Concretely, the team of Prof. David Alsteens has established that the variants attach themselves to our cells rather by a scratch system, via multiple and more stable bonds over a larger area, while the initial virus, for its part, used a single point attachment system. This explains why the variants manage to attach themselves better to the cells of the human body, and the greater difficulty in getting rid of them. “In this scratch system, each small bond is not as strong as that of the single point of attachment, but, together, all these small bonds generate a very stable interaction of the variants with our cells,” explains the researchers.

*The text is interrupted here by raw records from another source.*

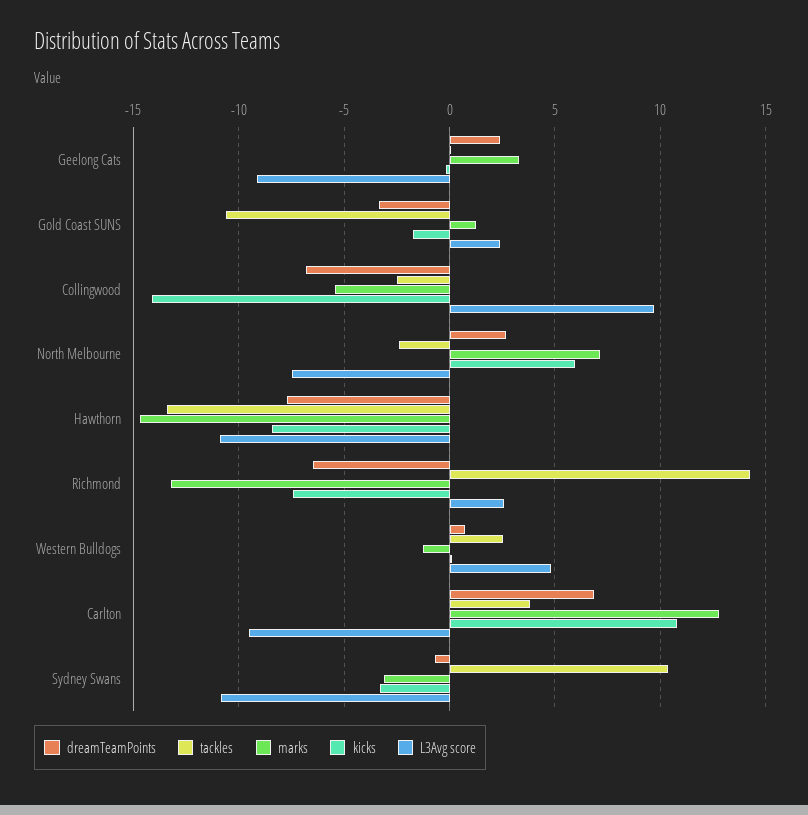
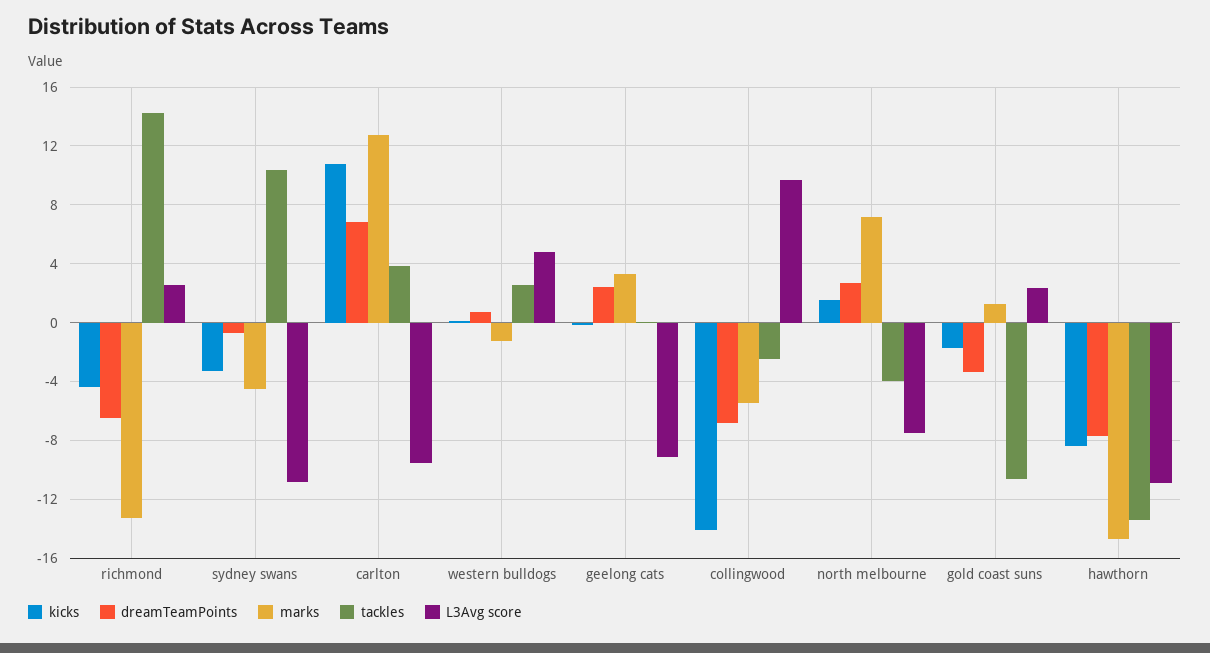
  {
    "dreamTeamPoints": {
      "Geelong Cats": 2.5,
      "Gold Coast SUNS": -3.5,
      "Collingwood": -7,
      "North Melbourne": 2.5,
      "Hawthorn": -7.5,
      "Richmond": -6.5,
      "Western Bulldogs": 0.5,
      "Carlton": 7,
      "Sydney Swans": -0.5
    },
    "tackles": {
      "Geelong Cats": 0,
      "Gold Coast SUNS": -10.5,
      "Collingwood": -2.5,
-     "North Melbourne": -2.5,
+     "North Melbourne": -4,
      "Hawthorn": -13.5,
      "Richmond": 14.5,
      "Western Bulldogs": 2.5,
      "Carlton": 4,
      "Sydney Swans": 10.5
    },
    "marks": {
      "Geelong Cats": 3.5,
      "Gold Coast SUNS": 1.5,
      "Collingwood": -5.5,
      "North Melbourne": 7,
      "Hawthorn": -14.5,
      "Richmond": -13,
      "Western Bulldogs": -1.5,
      "Carlton": 13,
-     "Sydney Swans": -3
+     "Sydney Swans": -4.5
    },
    "kicks": {
      "Geelong Cats": 0,
      "Gold Coast SUNS": -2,
      "Collingwood": -14,
-     "North Melbourne": 6,
+     "North Melbourne": 1.5,
      "Hawthorn": -8.5,
-     "Richmond": -7.5,
+     "Richmond": -4.5,
      "Western Bulldogs": 0,
      "Carlton": 11,
      "Sydney Swans": -3.5
    },
    "L3Avg score": {
      "Geelong Cats": -9,
      "Gold Coast SUNS": 2.5,
      "Collingwood": 9.5,
      "North Melbourne": -7.5,
      "Hawthorn": -11,
      "Richmond": 2.5,
      "Western Bulldogs": 5,
      "Carlton": -9.5,
      "Sydney Swans": -11
    }
  }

The question that arises is therefore to know whether it is necessary to adapt the vaccines to this discovery, in order to better counter these multiple bindings. “No”, according to Sophie Lucas, immunologist at UCLouvain. “The vaccine produces many different antibodies that bind to various places on this spike protein to prevent it from attaching to and infecting our cells. While the majority of antibodies produced following vaccination are still able to bind to the spike protein of a variant, the vaccines remain very effective against the variant in question. And this is currently the case with the delta variant ”.
Whether the new omicron variant will be a game-changer remains to be seen. “The ideal would obviously be to be able to develop a vaccine that would educate our immune system against a stable part common to all variants of SARS-CoV 2. A universal vaccine”.